> [Page extract]:

........

The government’s attempts to regulate guns and gun ownership, however, always have been met with staunch opposition from many sportsmen and gun owners, who hold fast to that section of the Second Amendment to the U.S. Constitution that states “the right of the people to keep and bear Arms, shall not be infringed.’’
For decades and more, we’ve heard all the arguments about how that phrase should be interpreted and how far government should go in its attempts to regulate the ownership and use of guns.
Back in the 1960s, a popular statement with the counterculture was that if guns were banned, then only the military, cops and criminals would have guns. That warning is still used today by some who fear that government might go too far in restricting gun ownership.
In the last few decades, the calls for or against gun control restrictions seem to follow horrible crimes involving guns, especially the use of assault rifles that can kill many people quickly. And, now, after the Newtown massacre of school children and educators in December, the drive for more gun control at the federal level is afoot.

........

> [Records shown]:
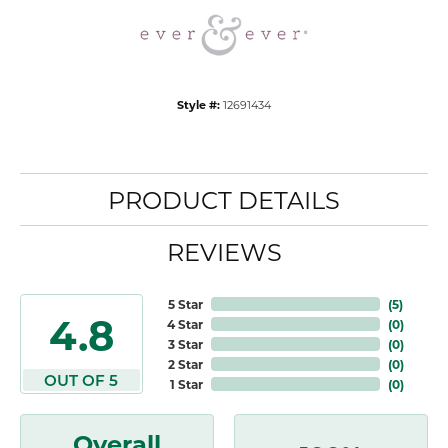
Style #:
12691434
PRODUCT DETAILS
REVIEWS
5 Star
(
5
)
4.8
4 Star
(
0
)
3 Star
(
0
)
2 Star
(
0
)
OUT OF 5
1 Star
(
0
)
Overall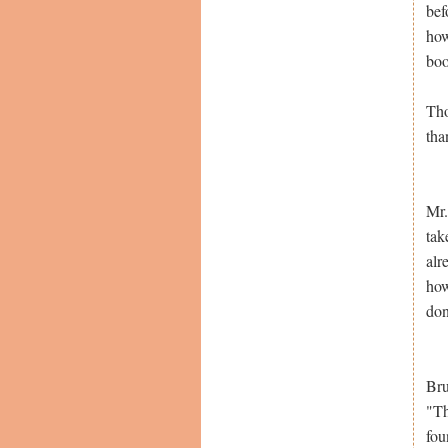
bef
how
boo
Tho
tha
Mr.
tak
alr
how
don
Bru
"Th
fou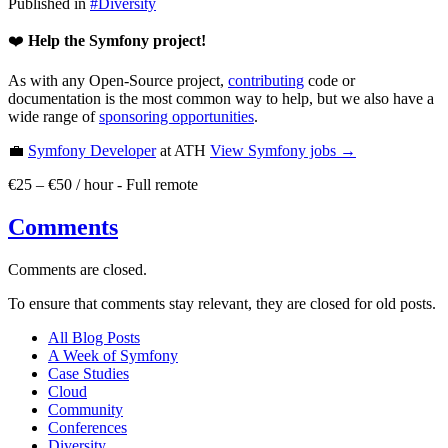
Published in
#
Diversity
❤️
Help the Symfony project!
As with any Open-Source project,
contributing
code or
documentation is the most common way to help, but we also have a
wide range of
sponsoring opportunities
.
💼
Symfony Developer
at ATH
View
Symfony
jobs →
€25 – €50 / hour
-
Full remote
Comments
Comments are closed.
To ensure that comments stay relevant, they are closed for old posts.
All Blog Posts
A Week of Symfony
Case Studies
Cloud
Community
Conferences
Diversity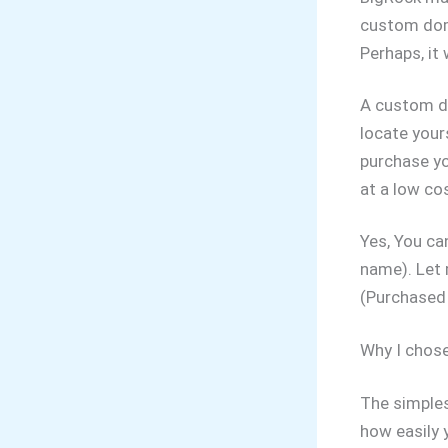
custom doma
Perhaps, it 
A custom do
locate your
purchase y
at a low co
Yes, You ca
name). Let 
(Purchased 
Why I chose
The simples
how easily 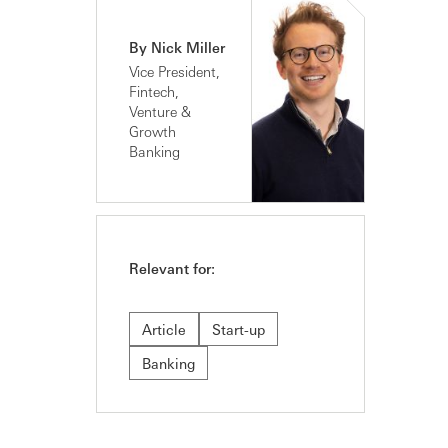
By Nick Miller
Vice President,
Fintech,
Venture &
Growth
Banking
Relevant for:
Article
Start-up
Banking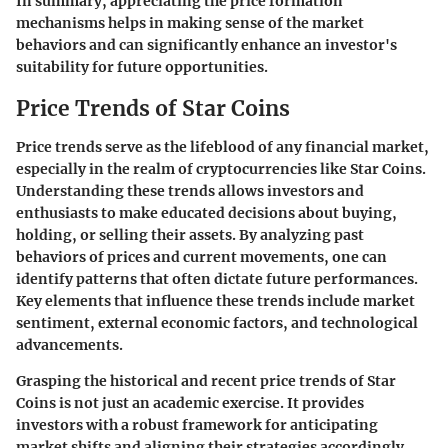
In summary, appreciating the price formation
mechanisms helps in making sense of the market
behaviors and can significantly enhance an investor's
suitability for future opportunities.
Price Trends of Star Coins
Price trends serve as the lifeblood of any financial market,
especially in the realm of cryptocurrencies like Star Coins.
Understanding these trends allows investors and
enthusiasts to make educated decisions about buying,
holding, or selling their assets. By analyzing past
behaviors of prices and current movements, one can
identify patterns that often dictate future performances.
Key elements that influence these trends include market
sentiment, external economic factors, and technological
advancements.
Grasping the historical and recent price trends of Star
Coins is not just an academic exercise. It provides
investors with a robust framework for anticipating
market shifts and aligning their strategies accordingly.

........

> [Requirement 1]:
Answer these questions about the gun control passage.
(a) Which words of the Second Amendment do many sportsmen and gun owners hold fast to?
(b) In the 1960s counterculture statement, who would still have guns if guns were banned?
(c) What event in December has brought a new drive for more gun control at the federal level?
> [Requirement 2]:
Write the next part of the gun control passage, picking up after its last sentence.
The rows are separate material from the gun control passage.

> [Task answer 1]:
(a) "the right of the people to keep and bear Arms, shall not be infringed."
(b) The military, cops and criminals.
(c) The Newtown massacre of school children and educators.

> [Task answer 2]:
New York state, however, always quick to regulate, did not wait for Washington to act, and passed its own law in January. The state already had an assault weapons ban, but it had not been updated since 1994 to prohibit new types of semi-automatic weapons on the market.
The new law broadens the definition of banned assault weapons and makes magazines containing more than seven bullets unlawful. It also boosts penalties for illegal gun possession, trims public access to gun permit information and allows mental health professionals to report concerns about gun-owning patients they believe might be at risk of harming themselves or others. It also requires owners of formerly legal semi-automatic guns to register them.